Calculating the distance to a star

[Physics Dad]

I have made an effort to answer this question, and would like to know if my thinking is correct. I would appreciate any feedback.

Thank you!

Homework Statement

Two stars in the sky have similar effective temperatures, masses and apparent brightness.

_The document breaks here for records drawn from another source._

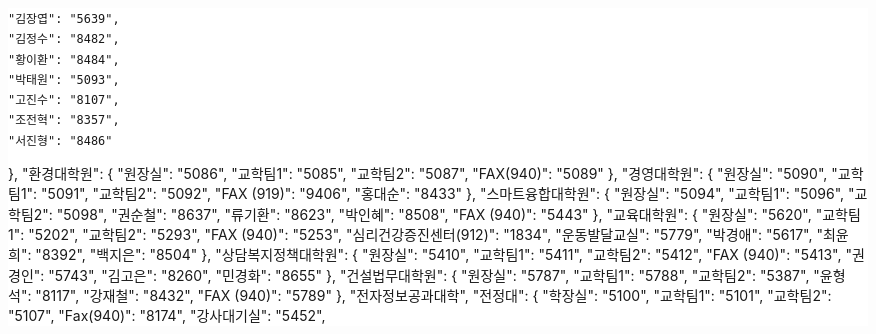     "김장엽": "5639",
    "김정수": "8482",
    "황이환": "8484",
    "박태원": "5093",
    "고진수": "8107",
    "조전혁": "8357",
    "서진형": "8486"
  },
  "환경대학원": {
    "원장실": "5086",
    "교학팀1": "5085",
    "교학팀2": "5087",
    "FAX(940)": "5089"
  },
  "경영대학원": {
    "원장실": "5090",
    "교학팀1": "5091",
    "교학팀2": "5092",
    "FAX (919)": "9406",
    "홍대순": "8433"
  },
  "스마트융합대학원": {
    "원장실": "5094",
    "교학팀1": "5096",
    "교학팀2": "5098",
    "권순철": "8637",
    "류기환": "8623",
    "박인혜": "8508",
    "FAX (940)": "5443"
  },
  "교육대학원": {
    "원장실": "5620",
    "교학팀1": "5202",
    "교학팀2": "5293",
    "FAX (940)": "5253",
    "심리건강증진센터(912)": "1834",
    "운동발달교실": "5779",
    "박경애": "5617",
    "최윤희": "8392",
    "백지은": "8504"
  },
  "상담복지정책대학원": {
    "원장실": "5410",
    "교학팀1": "5411",
    "교학팀2": "5412",
    "FAX (940)": "5413",
    "권경인": "5743",
    "김고은": "8260",
    "민경화": "8655"
  },
  "건설법무대학원": {
    "원장실": "5787",
    "교학팀1": "5788",
    "교학팀2": "5387",
    "윤형석": "8117",
    "강재철": "8432",
    "FAX (940)": "5789"
  },
  "전자정보공과대학", "전정대": {
    "학장실": "5100",
    "교학팀1": "5101",
    "교학팀2": "5107",
    "Fax(940)": "8174",
    "강사대기실": "5452",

However, star 1 has a surface gravity which is 10 times higher than star 2. If star 1 is 1pc away, what is the distance to star 2?

Homework Equations

i) g_*=GM_*/R_*²
ii) f_*=L_*/4πd_*²
iii) L_*=4πR_*²σT_*eff⁴
iv) m_*1-m_*2=-2.5log(f_*1/f_*2)

The Attempt at a Solution

Based upon the question, I can assume that the mass (M_*), the effective temperature (T_*eff) and the apparent magnitude (m_*) of both stars is the same.

First of all, I will start with the gravity which tells me that:

g_*1=10g_*2

so using equation i) I can say that:

GM/R_*1²=10GM/R_*2²

I can then rearrange to get a ratio of radii which will tell me that...

R_*12/R_*22=10^-1

I can then calculate the ratio of fluxes by substituting equation iii) into equation ii),= and doing some cancelling to find that...

f_*1/f_*2=d_*2²(R_*1²/R_*2²)

I know that the value of R_*1²/R_*2²=10^-1 so I can sub this value in

as I know that both apparent magnitudes are the same, I can say that m_*1-m_*2=0 and then sub in my ratio of fluxes to equation 4 to get...

0=-2.5log(d_*2²/10)

I can then solve this equation for d_*2 and I get...

d_*2=3.16pc

This seems feasible given that star two would have a radius 10 times bigger than star 1, but I would appreciate any help or advice anyone can offer.

Thank you!

 

[trurle]

d_*2=3.16pc

This seems feasible given that star two would have a radius 10 times bigger than star 1, but I would appreciate any help or advice anyone can offer.

Thank you!

Answer is correct, but it imply radius ratio of 3.16, not 10. 10 is the surface areas ratio.